Firstly, there’s some flexibility in the size of the deal. The bailout was reported to be worth £1.6 billion, significantly less than the £1.9 billion that TfL wanted. In his letter, Shapps spells it out: “To the extent that the actual funding shortfall is greater or lesser than £1.6bn then the amount of Extraordinary Grant and TfL borrowing will increase pro rata, up to a maximum of £1.9bn in aggregate or reduce pro rata accordingly”. 

To put that in English, London’s transport network will not be grinding to a halt because the government didn’t believe TfL about how much money it would need. Up to a point, the money will be available without further negotiations.

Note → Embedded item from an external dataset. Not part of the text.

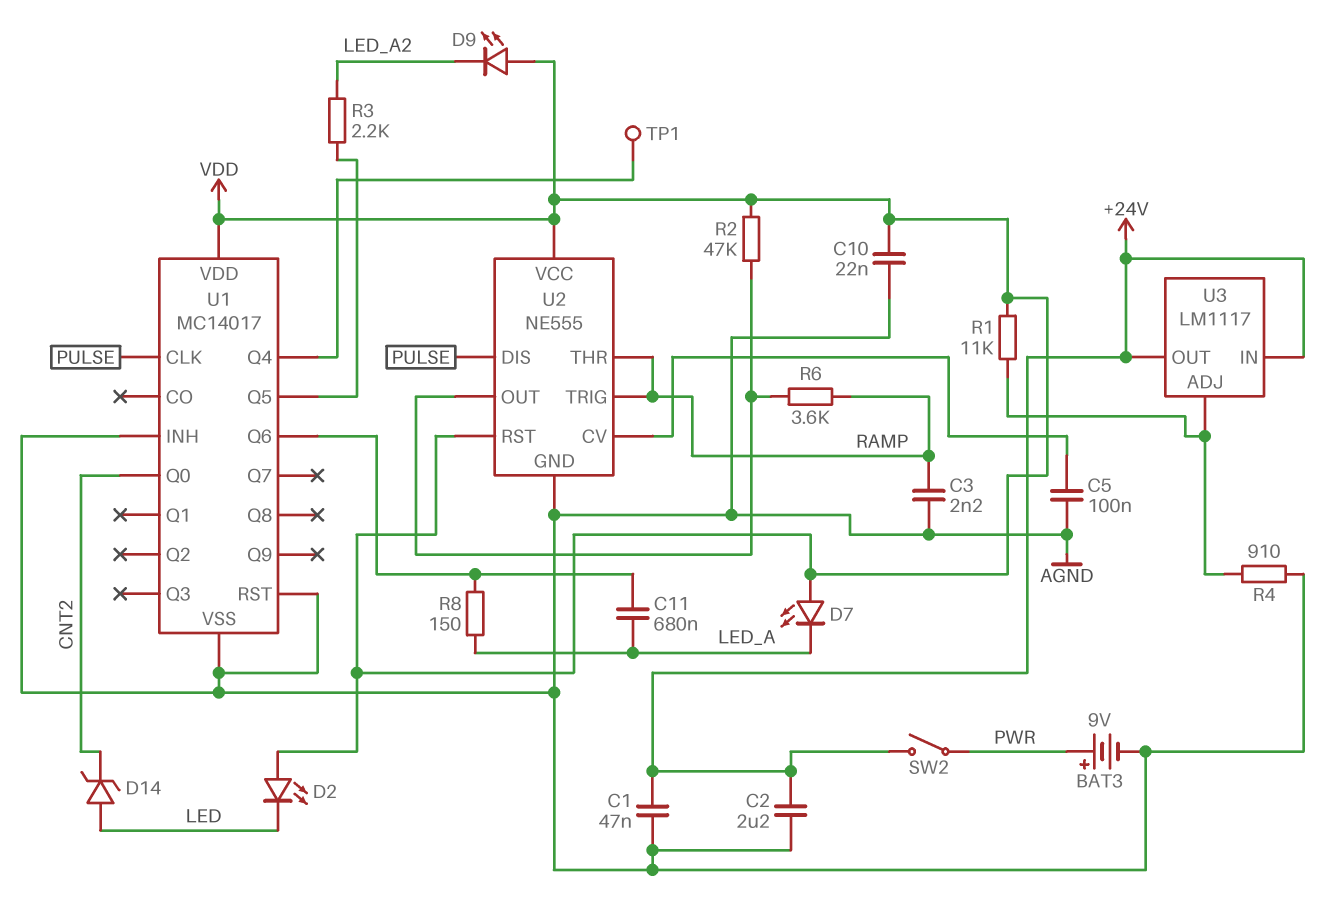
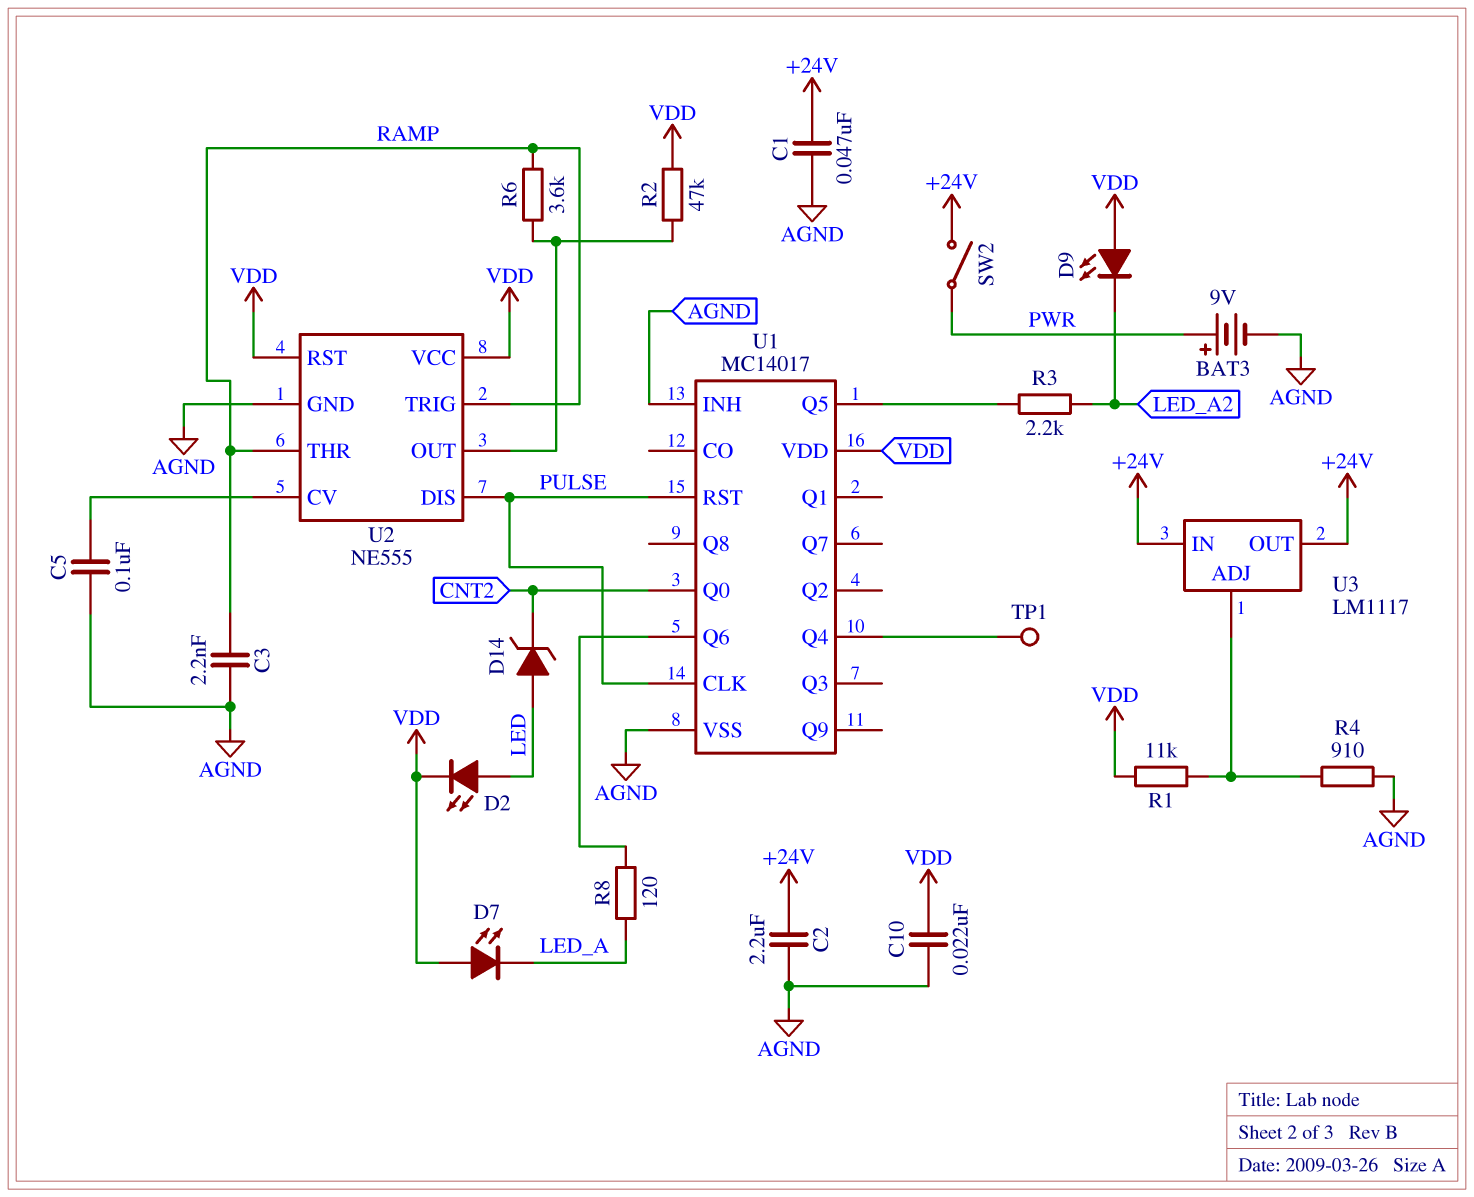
C11: 680nF (LED_A, U1/Q6) -> none
D2: LED (A VDD, K LED) -> LED (A LED, K VDD)
R8: 150 (LED_A, U1/Q6) -> 120 (LED_A, U1/Q6)
U1 pin RST: AGND -> PULSE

The second big takeaway from these board papers is that negotiations will be going on anyway. This bail out is meant to keep TfL rolling until 17 October; but because the agency gets around three-quarters of its revenues from fares, and because the pandemic means fares are likely to be depressed for the foreseeable future, it’s not clear what is meant to happen after that. Social distancing, the board papers note, means that the network will only be able to handle 13 to 20% of normal passenger numbers, even when every service is running.


Shapps’ letter doesn’t answer this question, but it does at least give a sense of when an answer may be forthcoming. It promises “an immediate and broad ranging government-led review of TfL’s future financial position and future financial structure”, which will publish detailed recommendations by the end of August. That will take in fares, operating efficiencies, capital expenditure, “the current fiscal devolution arrangements” – basically, everything. 

The third thing we leaned from that letter is that, to the first approximation, every change to London’s transport policy that is now being rushed through was an explicit condition of this deal. Segregated cycle lanes, pavement extensions and road closures? All in there. So are the suspension of free travel for people under 18, or free peak-hours travel for those over 60. So are increases in the level of the congestion charge.

Many of these changes may be unpopular, but we now know they are not being embraced by London’s mayor entirely on their own merit: They’re being pushed by the Department of Transport as a condition of receiving the bailout. No wonder Khan was miffed that the latter hadn’t been published.